La posizione è stata annunciata dopo una riunione d'urgenza convocata dal Presidente del Consiglio Giorgia Meloni per discutere della crisi in Medio Oriente. L'incontro si è svolto a Palazzo Chigi, sede del governo italiano.
Secondo il comunicato ufficiale, "In questo momento particolarmente difficile, l'Italia rinnova la sua solidarietà alla popolazione civile iraniana, che con coraggio continua a chiedere il rispetto dei propri diritti civili e politici".
La dichiarazione informa inoltre che melone "Resterà in contatto con i principali alleati e leader della regione per sostenere qualsiasi iniziativa che possa portare a una riduzione delle tensioni."
Difesa negoziale
All'incontro ha partecipato anche il Vice Primo Ministro e Ministro degli Esteri Antonio Tajani, il quale ha affermato che consentire all'Iran di sviluppare una bomba nucleare sarebbe "molto pericoloso", ma ha auspicato una soluzione negoziata.
"La crisi è nelle loro mani [Stati Uniti e Iran], poiché i negoziati sono stati condotti tra americani e iraniani", ha affermato.
"Speriamo che si possa raggiungere un accordo anche durante la guerra, ma la situazione è peggiorata. Abbiamo sempre sostenuto i negoziati, ma abbiamo sempre detto che l'Iran non può avere armi nucleari.
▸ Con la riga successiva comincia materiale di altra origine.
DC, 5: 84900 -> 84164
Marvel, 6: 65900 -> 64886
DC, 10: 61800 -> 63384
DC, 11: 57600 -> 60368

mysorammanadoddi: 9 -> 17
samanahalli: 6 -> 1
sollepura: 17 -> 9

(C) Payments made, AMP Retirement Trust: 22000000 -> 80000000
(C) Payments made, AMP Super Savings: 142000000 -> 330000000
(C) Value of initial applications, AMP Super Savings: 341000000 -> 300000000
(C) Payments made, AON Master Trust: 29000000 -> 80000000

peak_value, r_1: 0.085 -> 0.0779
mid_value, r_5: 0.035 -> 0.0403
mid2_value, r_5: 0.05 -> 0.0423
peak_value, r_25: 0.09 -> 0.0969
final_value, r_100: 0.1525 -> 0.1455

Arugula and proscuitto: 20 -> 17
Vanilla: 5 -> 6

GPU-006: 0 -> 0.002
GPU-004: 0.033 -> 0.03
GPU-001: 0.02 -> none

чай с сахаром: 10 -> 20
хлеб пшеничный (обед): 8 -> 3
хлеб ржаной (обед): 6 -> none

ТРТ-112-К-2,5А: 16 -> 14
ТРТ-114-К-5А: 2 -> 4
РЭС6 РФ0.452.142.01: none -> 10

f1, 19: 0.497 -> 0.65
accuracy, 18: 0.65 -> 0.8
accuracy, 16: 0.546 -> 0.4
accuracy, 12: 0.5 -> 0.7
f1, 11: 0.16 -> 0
La nostra linea è il negoziato; la soluzione non è mai risolvere le cose con la guerra", ha detto Tajani a un'emittente televisiva italiana.
Il ministro ha anche affermato che il conflitto non sarà una guerra "lampo". "Dovrà durare giorni e giorni", ha sottolineato, in un incontro con i giornalisti presso il Ministero degli Affari Esteri.
Tajani ha avvertito che l'Iran rischia di rimanere "isolato" se decide di "intensificare la guerra". "Speriamo che la situazione non peggiori", ha affermato.
personale militare italiano nella regione
L'Italia mantiene circa 300 militari in una base in Kuwait, uno dei paesi presi di mira dalla rappresaglia iraniana. Tajani ha riferito che nessun italiano è rimasto ferito negli attacchi.